The function can now be called by:

avg_gdp_in_decade('Japan','asia',1983)
20880.023800000003

Simulating a dynamical system

In mathematics, a dynamical system is a system in which a function describes the time dependence of a point in a geometrical space. A canonical example of a dynamical system is the logistic map, a growth model that computes a new population density (between 0 and 1) based on the current density. In the model, time takes discrete values 0, 1, 2, …

  1. Define a function called logistic_map that takes two inputs: x, representing the current population (at time t), and a parameter r = 1. This function should return a value representing the state of the system (population) at time t + 1, using the mapping function:

    f(t+1) = r * f(t) * [1 - f(t)]

  2. Using a for or while loop, iterate the logistic_map function defined in part 1, starting from an initial population of 0.5, for a period of time t_final = 10. Store the intermediate results in a list so that after the loop terminates you have accumulated a sequence of values representing the state of the logistic map at times t = [0,1,...,t_final]. Print this list to see the evolution of the population.
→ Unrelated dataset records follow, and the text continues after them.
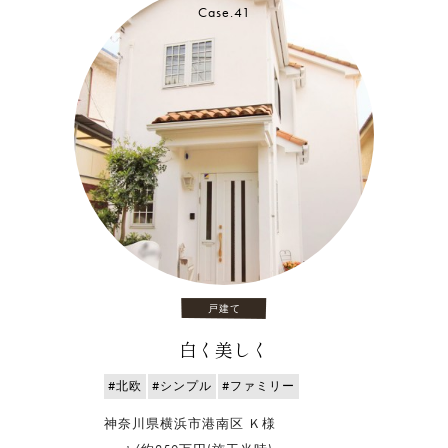
Case.41
戸建て
白く美しく
#北欧
#シンプル
#ファミリー
神奈川県横浜市港南区 Ｋ様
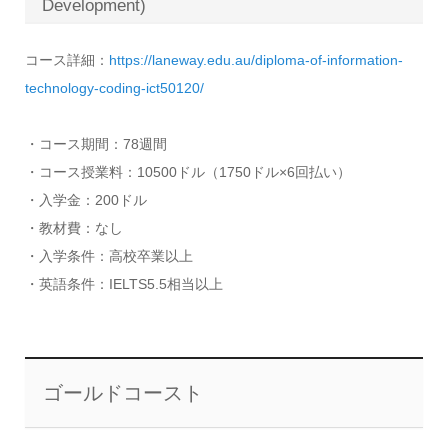
Development)
コース詳細：
https://laneway.edu.au/diploma-of-information-
technology-coding-ict50120/
・コース期間：78週間
・コース授業料：10500ドル（1750ドル×6回払い）
・入学金：200ドル
・教材費：なし
・入学条件：高校卒業以上
・英語条件：IELTS5.5相当以上
ゴールドコースト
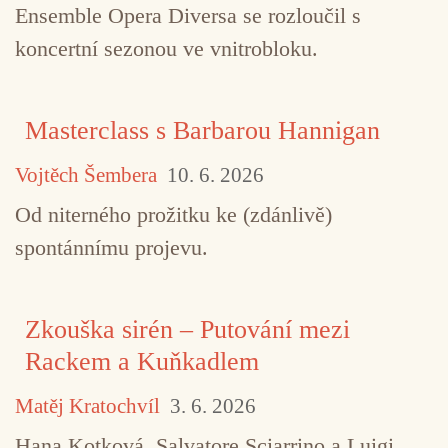
Ensemble Opera Diversa se rozloučil s
koncertní sezonou ve vnitrobloku.
Masterclass s Barbarou Hannigan
Vojtěch Šembera
10. 6. 2026
Od niterného prožitku ke (zdánlivě)
spontánnímu projevu.
Zkouška sirén – Putování mezi
Rackem a Kuňkadlem
Matěj Kratochvíl
3. 6. 2026
Hana Kotková, Salvatore Sciarrino a Luigi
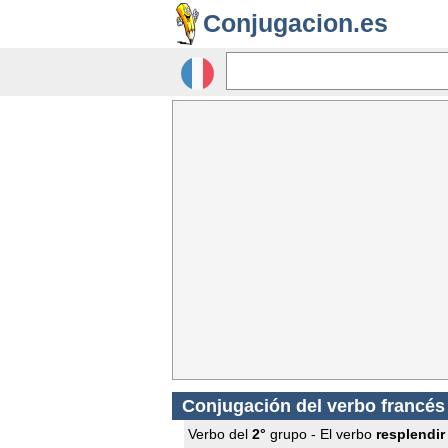
Conjugacion.es
Conjugación del verbo francé
Verbo del
2°
grupo - El verbo
resplendir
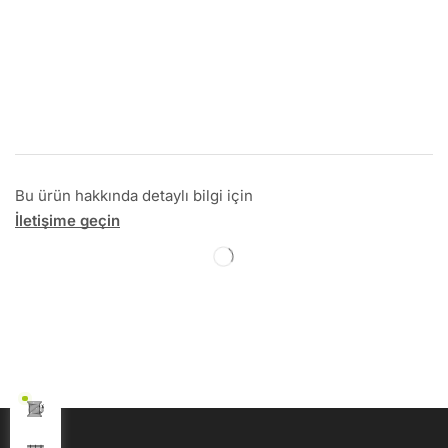
Bu ürün hakkında detaylı bilgi için
İletişime geçin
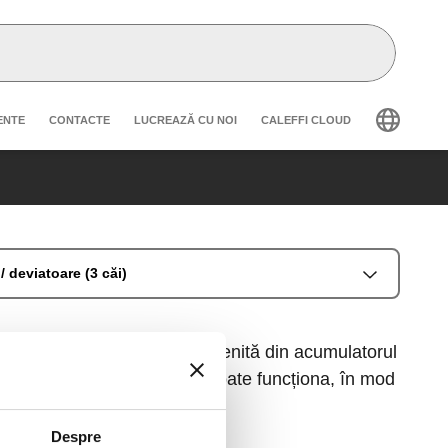
secondary navigation
ENTE
CONTACTE
LUCREAZĂ CU NOI
CALEFFI CLOUD
/ deviatoare (3 căi)
e funcția de a devia apa provenită din acumulatorul
ă vană deviatoare specială poate funcționa, în mod
Despre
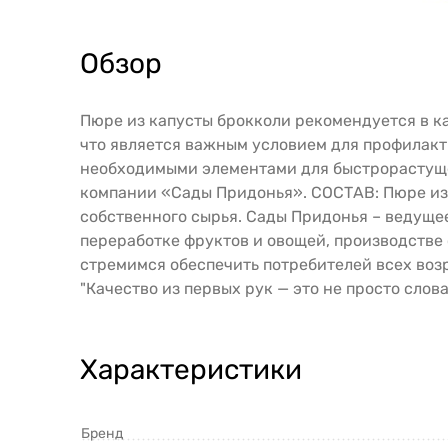
Обзор
Пюре из капусты брокколи рекомендуется в к
что является важным условием для профилакт
необходимыми элементами для быстрорастущег
компании «Сады Придонья». СОСТАВ: Пюре из 
собственного сырья. Сады Придонья – ведущ
переработке фруктов и овощей, производстве с
стремимся обеспечить потребителей всех воз
"Качество из первых рук — это не просто слов
Характеристики
Бренд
  3. Encapsulate the logic of your loop into a function called iterate that takes the initial population as its first input, the parameter t_final as its second input and the parameter r as its third input. The function should return the list of values representing the state of the logistic map at times t = [0,1,...,t_final]. Run this function for periods t_final = 100 and 1000 and print some of the values. Is the population trending toward a steady state?

Solution

  1. def logistic_map(x, r):
        return r * x * (1 - x)
    
  2. initial_population = 0.5
    t_final = 10
    r = 1.0
    population = [initial_population]
    for t in range(1, t_final):
        population.append( logistic_map(population[t-1], r) )
    
  3. def iterate(initial_population, t_final, r):
        population = [initial_population]
        for t in range(1, t_final):
            population.append( logistic_map(population[t-1], r) )
        return population
    
    for period in (10, 100, 1000):
        population = iterate(0.5, period, 1)
        print(population[-1])
    
    0.07508929631879595
    0.009485759503982033
    0.0009923756709128578
    

    The population seems to be approaching zero.

Key Points

  • Break programs down into functions to make them easier to understand.

  • Define a function using def with a name, parameters, and a block of code.

  • Defining a function does not run it.

  • Arguments in call are matched to parameters in definition.

  • Functions may return a result to their caller using return.